Don Evaristo trató de comer, pero no pudo. La alegría le llenaba el cuerpo y el alma, y poniéndose otra vez el saco, se largó a la calle, después de comprobar que había vendido los otros cuatro quintos a Gregorio Lucena, el carnicero.

Tomó una volanta, hecho extraordinario que pareció llamar la atención de los cinco o seis personajes más copetudos de la localidad: el intendente, el comisario, el médico y otros, reunidos, como siempre, antes de irse a comer, en la casa de negocio de Irrazueta y compañía. Y como todos lo miraban con algo de burlón en la sonrisa, hizo parar el coche, se bajó, y entrando en la casa, le dijo a uno de ellos:

-¿Qué le parece, amigo, el 4032? No me lo quiso tomar el otro día; pues, ¡embromarse! -y le enseñó triunfante el telegrama.

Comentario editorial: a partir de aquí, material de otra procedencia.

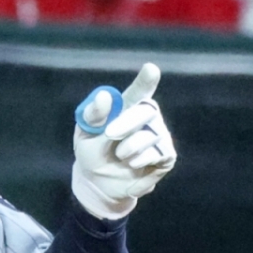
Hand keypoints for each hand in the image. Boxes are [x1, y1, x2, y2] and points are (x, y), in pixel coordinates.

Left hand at [72, 62, 176, 219]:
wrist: (99, 183)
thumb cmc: (92, 151)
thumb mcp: (85, 134)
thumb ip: (94, 116)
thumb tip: (104, 96)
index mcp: (127, 106)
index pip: (138, 91)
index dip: (145, 81)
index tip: (151, 69)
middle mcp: (147, 117)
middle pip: (147, 111)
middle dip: (127, 123)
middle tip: (109, 135)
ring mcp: (159, 135)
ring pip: (152, 135)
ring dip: (130, 148)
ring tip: (119, 156)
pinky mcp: (167, 155)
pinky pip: (161, 153)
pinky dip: (142, 160)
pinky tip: (132, 165)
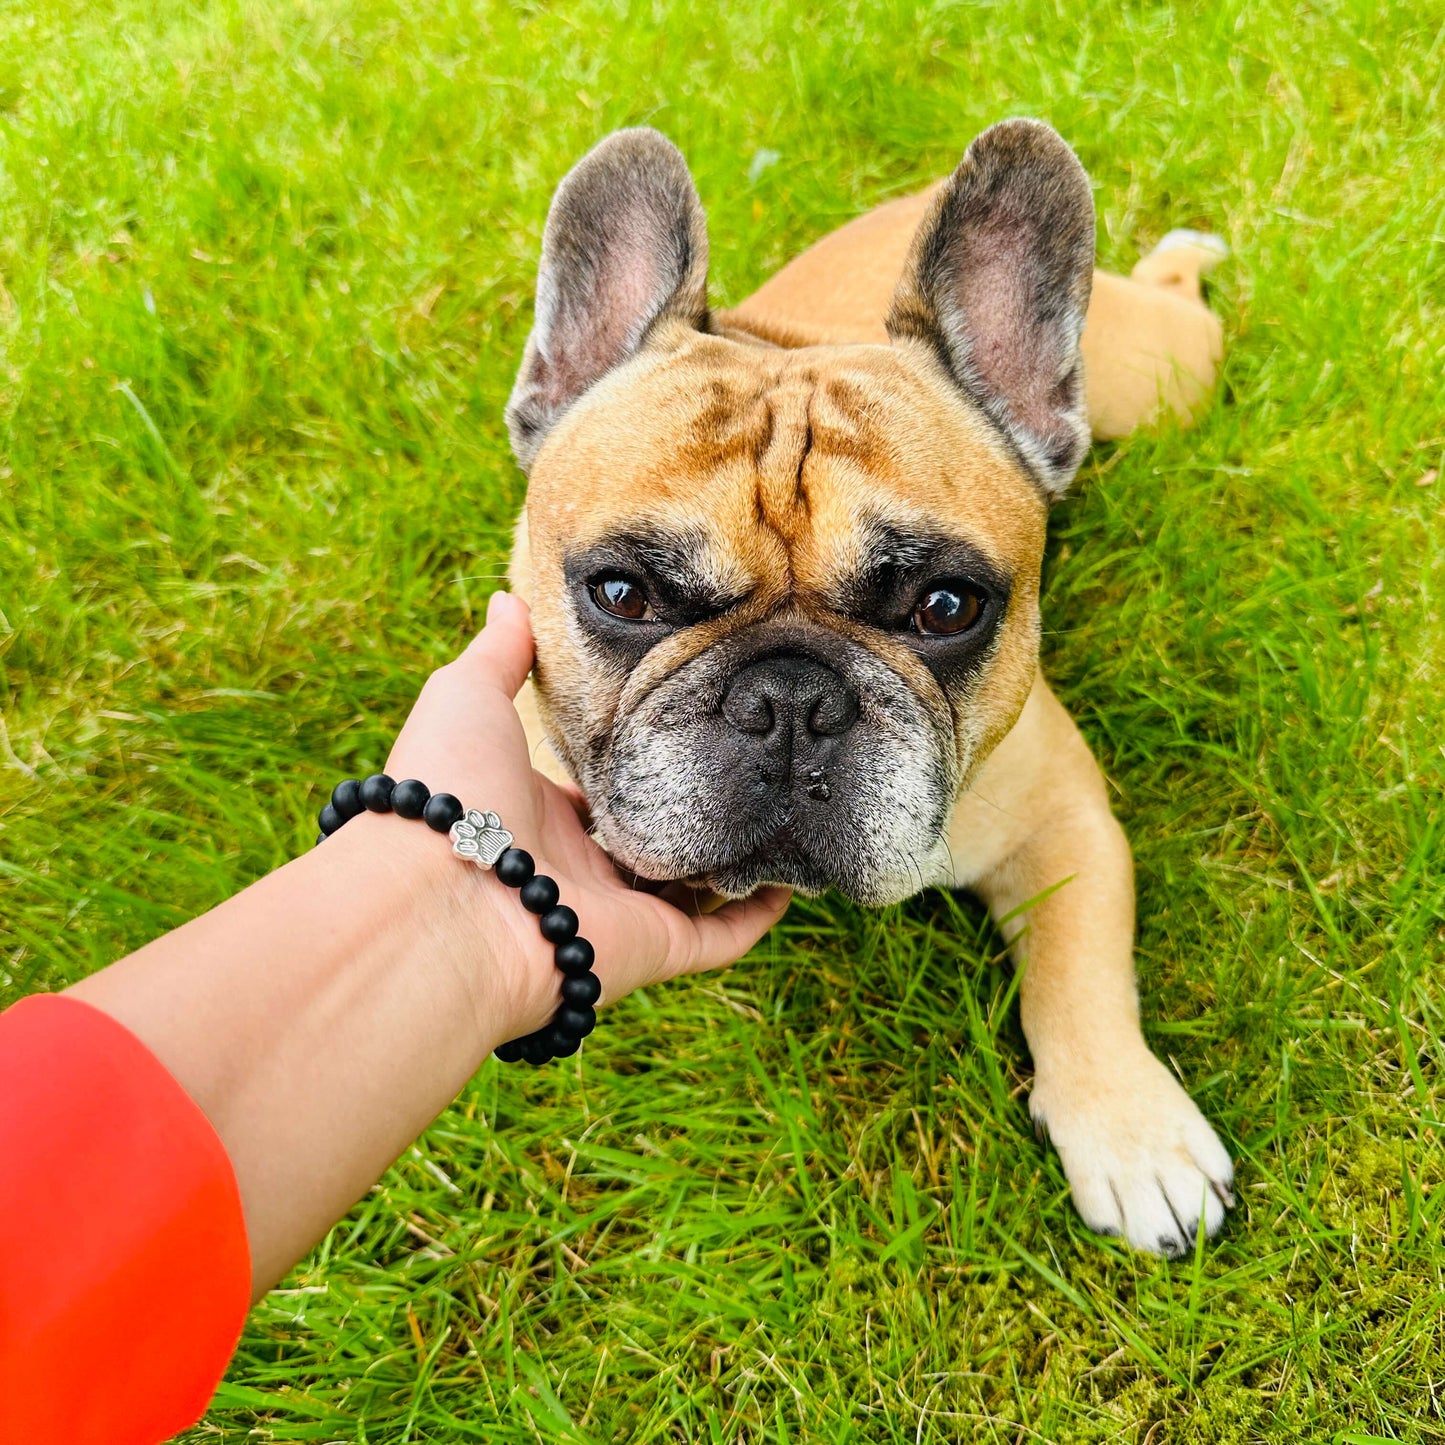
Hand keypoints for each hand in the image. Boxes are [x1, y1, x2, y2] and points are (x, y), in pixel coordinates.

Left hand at [379, 591, 791, 1044]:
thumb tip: (508, 598)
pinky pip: (718, 935)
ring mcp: (619, 910)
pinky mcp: (653, 946)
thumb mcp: (467, 696)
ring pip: (690, 887)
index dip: (635, 759)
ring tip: (781, 812)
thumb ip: (499, 653)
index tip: (682, 718)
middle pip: (648, 837)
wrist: (444, 898)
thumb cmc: (451, 791)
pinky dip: (755, 915)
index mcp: (537, 813)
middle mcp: (578, 866)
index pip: (596, 790)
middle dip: (690, 806)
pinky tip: (789, 879)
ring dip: (731, 859)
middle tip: (749, 760)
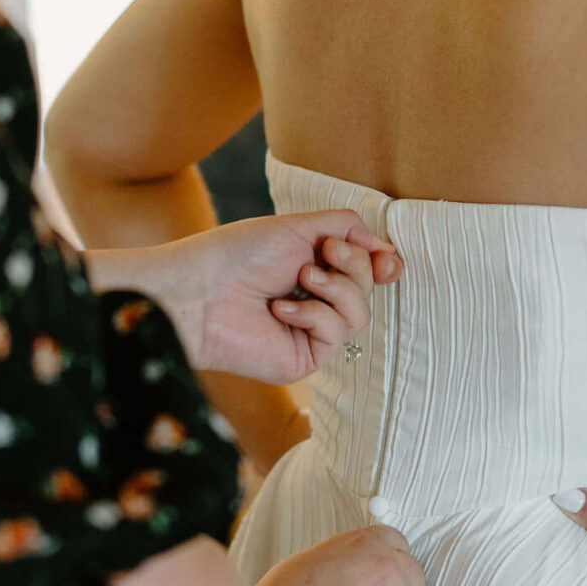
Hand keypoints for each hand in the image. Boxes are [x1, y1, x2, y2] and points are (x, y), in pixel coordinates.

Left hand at [151, 214, 401, 385]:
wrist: (199, 290)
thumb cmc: (238, 254)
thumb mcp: (299, 226)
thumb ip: (346, 227)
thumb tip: (388, 248)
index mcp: (314, 266)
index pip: (368, 269)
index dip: (384, 264)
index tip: (386, 260)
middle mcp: (315, 300)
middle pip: (369, 288)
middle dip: (354, 266)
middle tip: (323, 253)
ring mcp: (310, 331)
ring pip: (361, 314)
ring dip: (336, 288)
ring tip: (302, 278)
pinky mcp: (303, 359)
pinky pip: (336, 335)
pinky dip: (314, 315)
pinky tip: (280, 310)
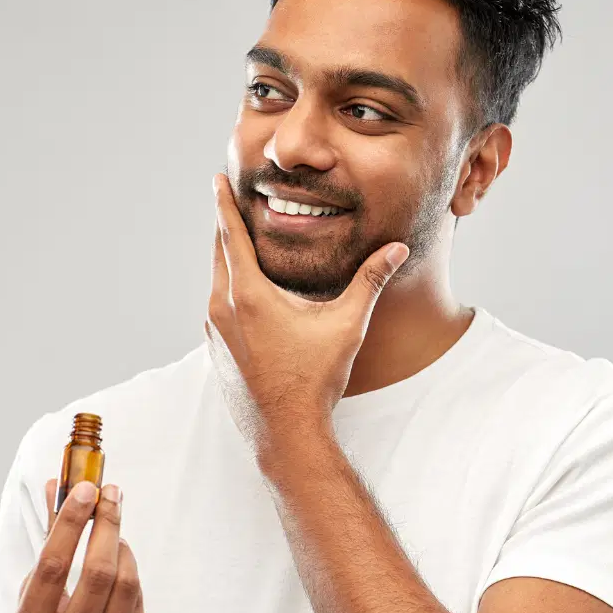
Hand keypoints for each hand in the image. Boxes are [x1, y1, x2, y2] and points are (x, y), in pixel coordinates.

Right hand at [3, 477, 148, 612]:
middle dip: (107, 526)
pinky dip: (130, 582)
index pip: (52, 568)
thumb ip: (46, 549)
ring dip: (123, 549)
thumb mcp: (30, 605)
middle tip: (111, 495)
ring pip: (126, 588)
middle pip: (97, 575)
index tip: (85, 488)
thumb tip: (55, 486)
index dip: (71, 523)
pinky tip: (122, 572)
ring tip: (115, 532)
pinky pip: (138, 609)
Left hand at [205, 172, 408, 452]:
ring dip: (227, 259)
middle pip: (219, 253)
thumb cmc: (315, 379)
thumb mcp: (346, 325)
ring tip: (239, 243)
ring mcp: (214, 331)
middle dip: (226, 226)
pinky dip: (227, 288)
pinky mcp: (216, 350)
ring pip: (216, 280)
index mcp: (249, 294)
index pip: (231, 234)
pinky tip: (245, 293)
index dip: (224, 204)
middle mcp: (223, 307)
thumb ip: (370, 281)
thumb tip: (398, 248)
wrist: (286, 433)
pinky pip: (217, 305)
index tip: (216, 179)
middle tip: (229, 201)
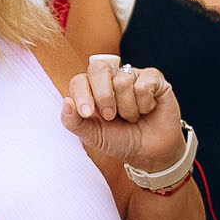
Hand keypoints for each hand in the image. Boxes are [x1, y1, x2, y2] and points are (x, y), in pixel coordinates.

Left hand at [62, 55, 183, 168]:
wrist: (149, 151)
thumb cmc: (120, 140)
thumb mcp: (92, 136)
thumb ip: (73, 122)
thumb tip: (66, 101)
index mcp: (91, 91)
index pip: (79, 80)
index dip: (82, 95)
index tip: (88, 114)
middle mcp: (111, 79)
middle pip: (98, 68)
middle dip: (103, 96)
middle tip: (110, 116)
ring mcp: (132, 76)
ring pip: (123, 81)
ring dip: (127, 108)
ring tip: (132, 117)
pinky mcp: (154, 78)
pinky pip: (144, 84)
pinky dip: (145, 104)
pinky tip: (147, 110)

El interpelado manifestó ruidosamente su pesar, otros se mostraron asombrados, y hubo muecas de duda, felicitaciones unánimes y bulliciosas, por fin, al oír que don Evaristo tenía un quinto y Lucena los otros cuatro. Don Evaristo no estaba en situación de percibir lo que podía haber de ironía disimulada en las sonrisas, y, glorioso, se fue.

El carnicero, que por las necesidades de su oficio, se tenía que levantar siempre a las tres de la mañana, ya estaba en cama, lo mismo que toda la familia. Al oír la noticia, al ver el telegrama, casi echó a bailar, pero pronto tuvo sus dudas, Irrazueta sabía que tenía él ese número, y ¿quién sabe si no era algún cuento, lo del telegrama? Se le hizo frío el sudor a don Evaristo; y para salir de duda, se fueron juntos a la estación; pero allí el jefe galoneado les enseñó, con su flema británica, madre de la confianza, el original del despacho, les confirmó su autenticidad, y los dejó convencidos de que su suerte era cierta.

Lucena sacudió a gritos a su gente toda dormida, hizo levantar a la familia entera, mandó a la mujer que hiciera pasteles, y se fue a la casa de negocio a buscar golosinas. Allí se encontró con la pandilla de los copetudos y, en cambio de sus felicitaciones, los convidó a tomar una copa de champagne. Una vez empezada la farra, duró toda la noche; fueron todos a comer los pasteles a casa del carnicero, llevándose más botellas de lo que de convidados había. Lucena, por cierto, insistió para pagarlo todo, y gastó doscientos pesos, en la noche, lo que para él era cantidad importante; pero, ¿qué le importaba, ya que iba a tener una punta de miles de pesos?

Aprovechó la ocasión para aproximársele despacio, un estanciero que, hasta entonces, nunca le había querido fiar un novillo, y le propuso todos los que tenía, a precio alto, por supuesto; pero, ¡bah! cuando hay plata, ¿qué importa? y Lucena, para florearse, los compró. Hubiera comprado todo, aquella noche...

A la madrugada, llegó el tren, y, con él, el extracto y el desengaño. Lo del telegrama había sido mentira, no más; un amable chasco, una liviana chanza de campesinos aburridos, ingeniosos bastante para forjar en alma ajena, sobre la efímera ilusión, una realidad casi palpable de dicha, para poder, en seguida, darse el sabroso placer de pisotearla a sus anchas, y de exprimir brutalmente de ella, con el pesado zapateo de sus risas sin piedad, algunas lágrimas de rabiosa decepción.